In Civilization: Revolution, you’re out to become Ruler of the World by selecting a nation, as headed by one of its great mythical figures. For instance, when playing as America, you’re led by Abraham Lincoln. India is headed by no less than the Mahatma Gandhi himself, France is helmed by Napoleon Bonaparte, and so on. From there, you’ll take your country of choice through the stone age all the way up to space exploration while trying to control the world through force of arms, through the sheer glory of your culture, through the glories of science by being the first civilization to develop space travel and reach Alpha Centauri, our nearest neighboring star system, or even through sheer force of economic might. Along the way, you’ll make alliances, make trade deals, fend off belligerent neighbors, and develop your own technological prowess to make yourself the super power you secretly long to be.
There’s definitely a lot to love about this game. Beginners will get plenty of instructional help in the form of cartoonish advisors who show up on a regular basis and chip in their two cents about how your nation should be run. You’ll have science advisors and economic advisors, cultural and military advisors. You will not long for advice to help you through in the earliest stages of the game.

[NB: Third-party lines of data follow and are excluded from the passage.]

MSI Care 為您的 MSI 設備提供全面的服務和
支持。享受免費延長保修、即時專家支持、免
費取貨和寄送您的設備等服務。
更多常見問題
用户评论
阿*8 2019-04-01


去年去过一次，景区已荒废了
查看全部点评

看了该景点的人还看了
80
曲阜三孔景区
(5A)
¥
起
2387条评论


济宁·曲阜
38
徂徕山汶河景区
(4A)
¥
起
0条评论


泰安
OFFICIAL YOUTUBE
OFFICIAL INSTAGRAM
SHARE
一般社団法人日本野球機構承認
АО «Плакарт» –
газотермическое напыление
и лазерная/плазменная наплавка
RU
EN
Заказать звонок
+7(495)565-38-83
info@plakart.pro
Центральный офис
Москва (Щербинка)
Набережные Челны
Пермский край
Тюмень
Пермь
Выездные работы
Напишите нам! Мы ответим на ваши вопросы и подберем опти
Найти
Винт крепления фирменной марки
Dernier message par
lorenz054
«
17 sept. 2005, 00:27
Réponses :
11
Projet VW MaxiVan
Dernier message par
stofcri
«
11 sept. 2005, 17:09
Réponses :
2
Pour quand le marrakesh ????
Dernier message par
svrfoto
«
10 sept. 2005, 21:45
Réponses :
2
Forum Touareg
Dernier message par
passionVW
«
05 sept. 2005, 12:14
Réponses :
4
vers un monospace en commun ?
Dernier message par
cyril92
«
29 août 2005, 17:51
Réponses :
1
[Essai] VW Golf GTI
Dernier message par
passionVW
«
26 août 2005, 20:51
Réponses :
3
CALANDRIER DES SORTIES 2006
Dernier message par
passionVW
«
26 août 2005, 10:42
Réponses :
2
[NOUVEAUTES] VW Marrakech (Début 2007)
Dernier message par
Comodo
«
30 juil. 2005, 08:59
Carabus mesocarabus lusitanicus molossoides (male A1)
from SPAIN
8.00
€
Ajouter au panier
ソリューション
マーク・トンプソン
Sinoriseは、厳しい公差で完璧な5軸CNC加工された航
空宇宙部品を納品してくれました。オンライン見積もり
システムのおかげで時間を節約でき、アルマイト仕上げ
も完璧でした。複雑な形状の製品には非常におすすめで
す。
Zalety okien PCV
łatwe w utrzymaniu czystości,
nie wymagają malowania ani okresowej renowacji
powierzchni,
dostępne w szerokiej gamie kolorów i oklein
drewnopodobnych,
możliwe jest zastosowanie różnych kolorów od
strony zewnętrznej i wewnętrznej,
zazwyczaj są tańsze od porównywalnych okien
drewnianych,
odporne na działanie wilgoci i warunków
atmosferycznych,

You’ll also have a panoply of game modes and options, including pre-built civilizations with specific growth targets in mind. The graphics are fun and entertaining, and the gameplay is smooth and easy to work with. It’s never an easy task to translate a PC title to console, so the sheer fact that there’s no reason to complain puts this ahead of a LOT of other titles. It’s very nicely done. There’s even a really great part of the game that kept my attention for hours—searching the planet. Once you get to the point where you can make seagoing vessels, you can literally search the planet for ancient civilizations and long-lost technologies and all sorts of nifty stuff like that. You’ll even get to find great places to settle satellite colonies, places near needed natural resources. I remember the joy I had managing to find a cannon battery when the whole world was still trying to figure out gunpowder. That cannon battery gave me a HUGE advantage, for a while.